### AIM OF THE EXERCISE
From the line containing "Yehwang verwendet nur" to the end of the records below, output each line exactly; include both ends and nothing else.

### DATA PROVIDED
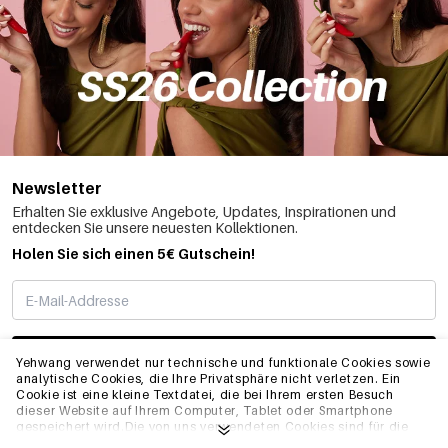
Newsletter
Erhalten Sie exklusive Angebote, Updates, Inspirationen und
entdecken Sie unsere neuesten Kollektionen.
Holen Sie sich einen 5€ Gutschein!
ABONNIEREN
Yehwang verwendet nur technische und funktionale Cookies sowie
analytische Cookies, die Ihre Privatsphäre nicht verletzen. Ein
Cookie ist eine kleine Textdatei, die bei Ihrem ersten Besuch
dieser Website auf Ihrem Computer, Tablet oder Smartphone
INFO
gespeichert wird.Die von uns verwendeten Cookies sind für die
technische Funktionalität der Website und Ihre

### EXERCISE OUTPUT
Yehwang verwendet nur technische und funktionale Cookies sowie
analytische Cookies, die Ihre Privatsphäre nicht verletzen. Ein
Cookie ist eine kleine Textdatei, die bei Ihrem ersten Besuch
dieser Website auf Ihrem Computer, Tablet oder Smartphone
INFO
gespeichert wird.Die von uns verwendeten Cookies sind für die
technische Funktionalität der Website und Ihre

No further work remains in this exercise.